19th century mathematician and genius Francis Galton, the man who invented the regression line (for which we at HSAC are forever indebted), once found himself at a country fair with a peculiar contest: who could guess the exact weight of a slaughtered and dressed cow? While no individual correctly guessed the exact weight, 1198 pounds, Galton noticed that the average of the 800 guesses was 1197 pounds–essentially perfect. This observation of the so-called “wisdom of the crowd” has been expanded upon in the last century with the creation of prediction markets. These markets (Intrade, for example) tend to be more accurate than any particular expert could hope to be over large sample sizes.
One particular set of markets of interest to sports fans and bettors are the sports betting markets of Las Vegas. Sports betting has become a multi-billion dollar industry, a way for shrewd bettors to make a living and squares to lose their money. The spreads and odds set by a combination of Vegas oddsmakers and gamblers are, in large samples, an accurate reflection of team strength and ability.
I think that most people would assume that the accuracy of the Vegas market increases as the season goes on. It makes intuitive sense that with more information about teams, the oddsmakers and bettors should set lines that are closer to the actual outcome of the game. But is this perception grounded in reality? Professional bettors may know better. To test this, I used a dataset of over 30,000 closing lines from college basketball games over the period of 1997 to 2011. I’d like to thank Mike James for doing the heavy data collection lifting.
I numbered each game in every team’s season, using only those seasons for whom I had at least 20 game lines. I wanted to analyze the actual results of the games compared to their lines for each of the game numbers (i.e. the average deviation from the line for the first game of each team’s season, the second game, etc). I tried to filter out teams who had played multiple games before their first game with a Vegas line.
You may find the results surprising. We often use standard deviation of a set of games from their lines to assess the accuracy of the lines. If the betting lines were getting more accurate with more information, one would expect the standard deviation of the lines to get smaller as the season went along. This would reflect fewer games that widely varied from the betting expectation. The SD over the course of the season is charted below:
While there is some trend lower towards the middle of the season, the series stays remarkably constant. The graph also makes the trend look more significant than it might be. Using a Dickey-Fuller Test, a concept borrowed from time-series forecasting, I tested whether the progression of SD over the course of the season exhibited stationarity. Stationarity means that the process is mean-reverting to some mean level. Large observations are followed by more negative ones, and vice versa. In this case, it would mean that regardless of when the game is in the season, we would expect the accuracy to be around some mean standard deviation.

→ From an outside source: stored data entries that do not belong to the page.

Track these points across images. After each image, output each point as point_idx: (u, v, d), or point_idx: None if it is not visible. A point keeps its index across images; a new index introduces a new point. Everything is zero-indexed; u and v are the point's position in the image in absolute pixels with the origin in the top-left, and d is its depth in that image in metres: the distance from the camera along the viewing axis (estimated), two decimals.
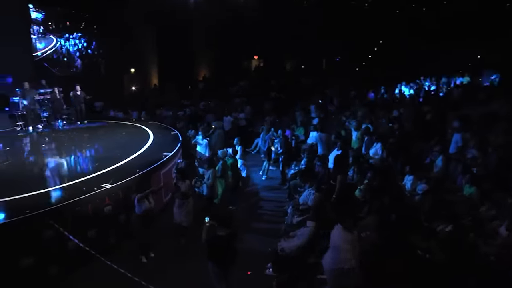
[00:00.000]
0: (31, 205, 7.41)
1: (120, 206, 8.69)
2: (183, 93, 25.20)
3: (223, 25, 30.26)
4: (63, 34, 23.42)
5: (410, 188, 8.28)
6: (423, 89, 21.61)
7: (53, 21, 22.75)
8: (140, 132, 14.43)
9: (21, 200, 7.73)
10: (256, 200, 11.17)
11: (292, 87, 24.13)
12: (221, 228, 5.70)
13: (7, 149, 12.69)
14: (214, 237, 5.70)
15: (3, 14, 18.43)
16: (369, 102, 17.86)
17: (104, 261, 6.83)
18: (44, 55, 21.78)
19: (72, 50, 23.94)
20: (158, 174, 10.06)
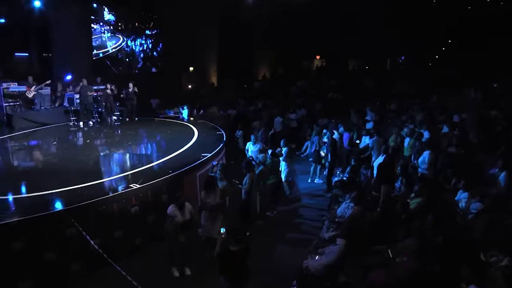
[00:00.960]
0: (54, 202, 7.42)
1: (149, 207, 8.37)
2: (239, 92, 24.84)
3: (284, 25, 29.77)
4: (130, 34, 24.12)
5: (464, 206, 7.17)
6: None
7: (123, 22, 23.50)
8: (185, 131, 14.19)
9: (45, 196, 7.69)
10: (296, 207, 10.45)
11: (352, 88, 22.93)
12: (234, 242, 5.11)
13: (54, 143, 12.99)
14: (226, 251, 5.13)
15: (67, 15, 19.25)
16: (430, 105, 16.34)
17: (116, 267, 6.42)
18: (108, 53, 22.40)
19: (137, 51, 24.57)
20: (193, 176, 9.65)
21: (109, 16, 22.49)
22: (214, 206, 7.53)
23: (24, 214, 6.75)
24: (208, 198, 7.54)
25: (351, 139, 12.60)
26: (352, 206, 7.00)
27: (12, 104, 15.98)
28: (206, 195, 7.60)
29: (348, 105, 18.25)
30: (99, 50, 21.97)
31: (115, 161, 10.63)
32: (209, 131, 13.96)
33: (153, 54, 25.73)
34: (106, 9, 22.33)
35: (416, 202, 7.12)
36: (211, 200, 7.51)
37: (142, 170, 9.36)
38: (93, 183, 8.35)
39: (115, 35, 22.99)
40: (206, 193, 7.61)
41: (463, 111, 14.00)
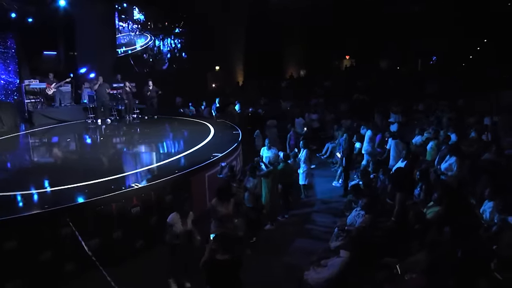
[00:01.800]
0: (53, 200, 7.17)
1: (151, 208, 7.99)
2: (264, 92, 24.37)
3: (314, 24, 29.24)
4: (159, 33, 24.17)
5: (489, 218, 6.42)
6: None
7: (152, 21, 23.56)
8: (202, 129, 13.80)
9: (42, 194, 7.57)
10: (310, 212, 9.85)
11: (380, 88, 22.06)
12: (222, 251, 4.63)
13: (67, 140, 12.91)
14: (212, 260, 4.66)
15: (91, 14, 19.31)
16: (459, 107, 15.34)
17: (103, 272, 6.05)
18: (135, 50, 22.42)
19: (164, 51, 24.57)
20: (201, 177, 9.22)
21: (139, 15, 22.59)
22: (225, 216, 6.86)
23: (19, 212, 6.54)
24: (220, 206, 6.88)
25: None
26: (362, 214, 6.42)
27: (33, 101, 16.06)
28: (218, 202, 6.93)
29: (374, 106, 17.53)
30: (127, 47, 22.02)
31: (121, 160, 10.35)
32: (226, 131, 13.54)
33: (181, 54, 25.70)
34: (137, 9, 22.46)
35: (433, 211, 6.45)
36: (223, 209, 6.85)
37: (148, 169, 9.03)
38: (94, 182, 8.06)
39: (144, 34, 23.03)
40: (218, 200, 6.94)
41: (495, 113, 13.04)
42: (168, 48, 24.80)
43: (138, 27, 22.71)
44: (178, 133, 13.77)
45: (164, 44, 24.51)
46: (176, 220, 6.31)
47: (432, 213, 6.45)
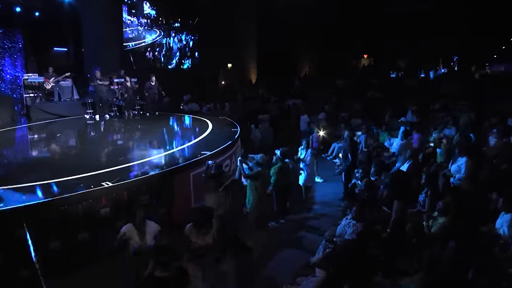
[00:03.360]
0: (11, 198, 6.43)
1: (123, 210, 7.18)
2: (276, 90, 23.51)
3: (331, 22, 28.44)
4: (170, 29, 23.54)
5: (507, 233, 5.35)
6: None
7: (164, 16, 22.95)
8: (199, 126, 13.03)
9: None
10: (305, 218, 8.85)
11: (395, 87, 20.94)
12: (161, 267, 3.77)
13: (57, 135, 12.29)
14: (151, 277, 3.80)
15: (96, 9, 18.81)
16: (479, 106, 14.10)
17: None
18: (136, 47, 21.75)
19: (174, 48, 23.93)
20: (185, 176, 8.38)
21: (149, 10, 21.98)
22: (201, 250, 5.11)
23: None
24: (196, 237, 5.12)
25: None
26: (353, 223, 5.47)
27: (32, 95, 15.57)
28: (193, 230, 5.18)
29: (388, 105, 16.52)
30: (133, 41, 21.38)
31: (103, 156, 9.52)
32: (224, 128, 12.70)
33: (192, 51, 25.05)
34: (148, 4, 21.85)
35: (439, 223, 5.46)
36: (199, 241, 5.09)
37: (126, 167, 8.24)
38: (63, 180, 7.32)
39: (153, 29, 22.40)
40: (194, 228, 5.18)
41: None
42: (179, 45, 24.07)
43: (147, 22, 22.02)
44: (173, 130, 13.08)
45: (175, 41, 23.81)
46: (132, 232, 5.26)
47: (437, 225, 5.46)
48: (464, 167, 6.86)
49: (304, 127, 14.22)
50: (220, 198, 6.59)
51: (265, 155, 8.01)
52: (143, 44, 22.07)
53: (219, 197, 6.64)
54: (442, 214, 5.53)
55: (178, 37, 24.12)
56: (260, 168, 7.76)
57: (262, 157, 7.86)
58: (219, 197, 6.63)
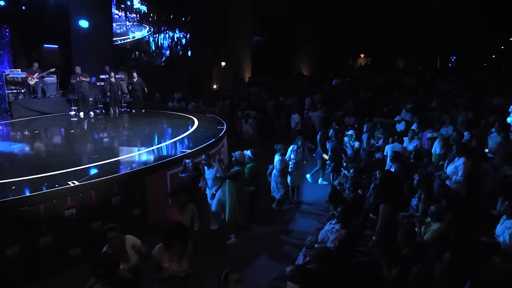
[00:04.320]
0: None
1: (92, 211, 6.62)
2: (269, 88, 22.99)
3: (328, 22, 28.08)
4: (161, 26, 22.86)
5: (508, 242, 4.65)
6: None
7: (155, 13, 22.30)
8: (185, 124, 12.49)
9: None
10: (289, 221, 8.26)
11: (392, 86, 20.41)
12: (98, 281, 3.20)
13: (35, 132, 11.73)
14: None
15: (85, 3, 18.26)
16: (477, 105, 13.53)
17: None
18: (126, 41, 21.10)
19: (165, 45, 23.27)
20: (161, 176, 7.81)
21: (139, 5, 21.30)
22: (173, 276, 4.30)
23: None
24: (168, 260, 4.30)
25: None
26: (337, 229, 4.90)
27: (15, 92, 14.98)
28: (165, 253, 4.33)
29: (383, 104, 16.02)
30: (120, 37, 20.73)
31: (76, 154, 8.86)
32: (210, 126, 12.15)
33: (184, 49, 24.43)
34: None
35: (433, 230, 4.90)
36: (172, 265, 4.29)
37: (99, 165, 7.67)
38: (26, 178, 6.75)
39: (142, 25, 21.72)
40: (166, 250, 4.34)
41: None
42: (169, 43, 23.40)
43: (136, 17, 21.35)
44: (156, 127, 12.46)
45: (166, 38, 23.15)
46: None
47: (430, 232, 4.90)
48: (462, 168, 6.28)
49: (294, 125, 13.64)
50: (193, 212, 5.79)
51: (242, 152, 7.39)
52: (131, 39, 21.36)
53: (192, 211, 5.79)
54: (435, 219, 4.98)
55: (169, 34, 23.44)
56: (239, 167, 7.17)
57: (241, 155, 7.24)
58: (192, 211, 5.78)
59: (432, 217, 5.01)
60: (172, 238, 4.27)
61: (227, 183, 7.08)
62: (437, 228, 4.90)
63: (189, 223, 5.58)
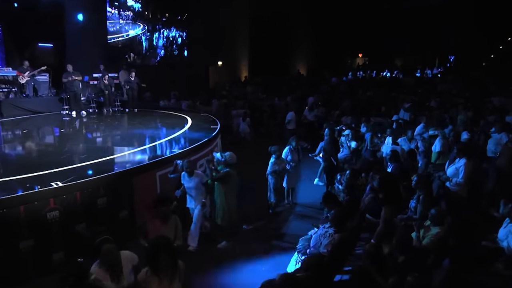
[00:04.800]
0: None
1: (76, 213, 6.34)
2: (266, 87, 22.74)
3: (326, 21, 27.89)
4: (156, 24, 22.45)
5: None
6: None
7: (151, 10, 21.89)
8: (177, 123, 12.19)
9: None
10: (279, 223, 7.94)
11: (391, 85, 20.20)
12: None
13: (24, 131, 11.43)
14: None
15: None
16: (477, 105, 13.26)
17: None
18: (118, 39, 20.70)
19: (159, 44, 22.86)
20: (150, 176, 7.52)
21: (133, 3, 20.89)
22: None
23: None
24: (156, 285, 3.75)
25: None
26: (330, 233, 4.63)
27: (6, 90, 14.69)
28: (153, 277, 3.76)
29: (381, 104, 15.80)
30: (114, 35, 20.34)
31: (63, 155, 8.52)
32: (204, 125, 11.88)
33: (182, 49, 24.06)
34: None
35: (432, 234, 4.63)
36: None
37: (86, 165, 7.38)
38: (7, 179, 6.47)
39: (136, 23, 21.30)
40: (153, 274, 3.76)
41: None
42: (164, 42, 22.99)
43: (130, 15, 20.97)
44: (148, 127, 12.15)
45: (161, 36, 22.76)
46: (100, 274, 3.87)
47: (430, 237, 4.63)
48: (463, 170, 6.00)
49: (291, 126, 13.40)
50: (177, 224, 5.16)
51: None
52: (125, 38, 20.95)
53: (176, 222, 5.14)
54: (435, 223, 4.71)
55: (165, 32, 23.04)
56: (228, 168, 6.85)
57: (231, 156, 6.94)
58: (176, 223, 5.14)
59: (432, 221, 4.74)
60: (159, 256, 3.71)
61: (216, 185, 6.77)
62: (437, 233, 4.64)
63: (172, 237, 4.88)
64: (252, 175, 9.09)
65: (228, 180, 6.75)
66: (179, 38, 23.92)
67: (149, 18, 21.79)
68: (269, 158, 8.53)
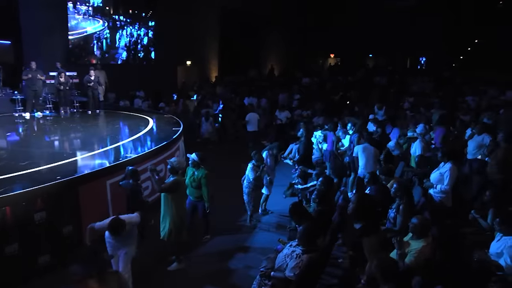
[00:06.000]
0: None
1: (4, 232, 5.43)
2: (234, 88, 22.03)
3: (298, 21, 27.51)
4: (116, 21, 21.03)
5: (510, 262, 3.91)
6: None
7: (112, 6, 20.45)
8: (138, 125, 11.26)
9: None
10: (243, 236, 7.11)
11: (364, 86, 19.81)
12: None
13: None
14: None
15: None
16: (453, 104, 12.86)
17: None
18: (78, 36, 19.28)
19: (121, 42, 21.42)
20: (99, 185, 6.67)
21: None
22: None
23: None
24: None
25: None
26: (298, 253, 3.93)
27: None
28: None
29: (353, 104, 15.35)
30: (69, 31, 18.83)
31: (4, 161, 7.59)
32: (166, 127, 11.05)
33: (148, 47, 22.85)
34: None
35: (415, 250, 4.00)
36: None
37: (25, 173, 6.47)
38: None
39: (95, 18, 19.80)
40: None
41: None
42: (126, 42, 21.61)
43: (88, 10, 19.34)
44: (106, 129, 11.31)
45: (124, 34, 21.37)
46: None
47: (413, 253, 3.98)
48: (449, 175, 5.39)
49: (252, 127, 12.78)
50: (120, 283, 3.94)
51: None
52: (84, 35, 19.46)
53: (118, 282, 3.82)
54: (417, 235, 4.09)
55: (129, 30, 21.64)
56: (176, 176, 6.01)
57: (178, 162, 6.10)
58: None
59: (414, 232, 4.12)
60: None
61: (163, 196, 5.92)
62: (421, 248, 4.01)
63: None
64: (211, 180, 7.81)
65: (177, 189, 5.90)
66: (145, 37, 22.73)
67: (110, 14, 20.39)
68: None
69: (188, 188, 6.54)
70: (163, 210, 5.95)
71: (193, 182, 6.51)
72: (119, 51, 20.82)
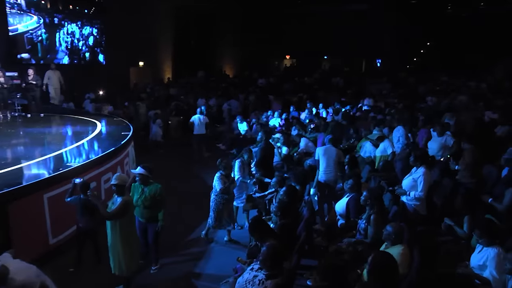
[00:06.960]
0: None
1: None
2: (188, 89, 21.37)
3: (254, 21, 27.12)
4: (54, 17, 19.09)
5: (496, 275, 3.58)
6: None
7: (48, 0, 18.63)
8: (85, 129, 10.40)
9: None
10: (198, 256, 6.32)
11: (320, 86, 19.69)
12: None
13: None
14: None
15: None
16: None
17: None
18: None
19: (60, 41, 19.67)
20: (34, 200, 5.83)
21: None
22: None
23: None
24: None
25: None
26: (260, 279, 3.39)
27: None
28: None
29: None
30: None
31: None
32: (115, 131, 10.23)
33: (93, 47, 21.47)
34: None
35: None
36: None
37: None
38: None
39: (28, 14, 17.82)
40: None
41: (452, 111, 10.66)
42: (70, 39, 19.99)
43: (21, 4, 17.29)
44: (47, 134, 10.27)
45: (63, 32, 19.51)
46: None
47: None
48: (422, 181, 5.02)
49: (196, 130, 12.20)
50: None
51: None
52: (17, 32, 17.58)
53: None
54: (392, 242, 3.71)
55: (70, 28, 19.89)
56: (122, 196, 5.05)
57: (121, 178, 5.16)
58: None
59: (388, 239, 3.74)
60: None
61: (108, 224, 5.07)
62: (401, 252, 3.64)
63: None
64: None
65: (126, 213, 5.04)
66: (91, 36, 21.18)
67: (46, 9, 18.46)
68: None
69: (137, 209, 5.61)
70: (111, 239, 5.09)
71: (145, 201, 5.51)
72: (58, 56, 19.12)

The Dickey-Fuller Test for this series was significant at the 5% level (t-stat of -2.997), supporting the alternate hypothesis of stationarity. This means that at any given point in the season, the accuracy of the closing Vegas line, measured by the standard deviation of the results from the lines, is relatively constant. While there appears to be some increased variation at the beginning of the season, it is not different enough from the rest of the season to show that the sports betting markets are learning more about the teams.
But perhaps by looking at all teams, I’m missing a subset that has increased variability. Perhaps the market isn’t as good at predicting the relative strength of teams with fewer returning players, and thus more unknowns. To look at this aspect, I collected returning minutes data from 2008 to 2011, and sought correlations between returning minutes and the line miss for early season games. The correlation between returning minutes and line miss in each of the first 10 games of the season was at most -0.14, essentially zero. It seems that the prediction markets are equally good at assessing teams with lots of returners and teams with few.
What is there to conclude from this exercise? While there is more work to be done, it seems that there is some good evidence that even at the beginning of the college basketball season, Las Vegas sports betting markets are close to as accurate as they are all season. Of course, I am talking about large sample averages: there are obviously individual teams that gamblers learn more about whose early season lines are out of whack. But it seems to me that lines, like the stock market, are a mean-reverting process.
Vegas does not appear to learn much over the course of the season, but I think that is to the market’s credit. There is an inherent amount of randomness in the game of basketball. The betting market seems to be accurate, around that level of randomness, even at the beginning of the season, when one might expect it to be less accurate. This is yet another example of the power of prediction markets and the wisdom of crowds.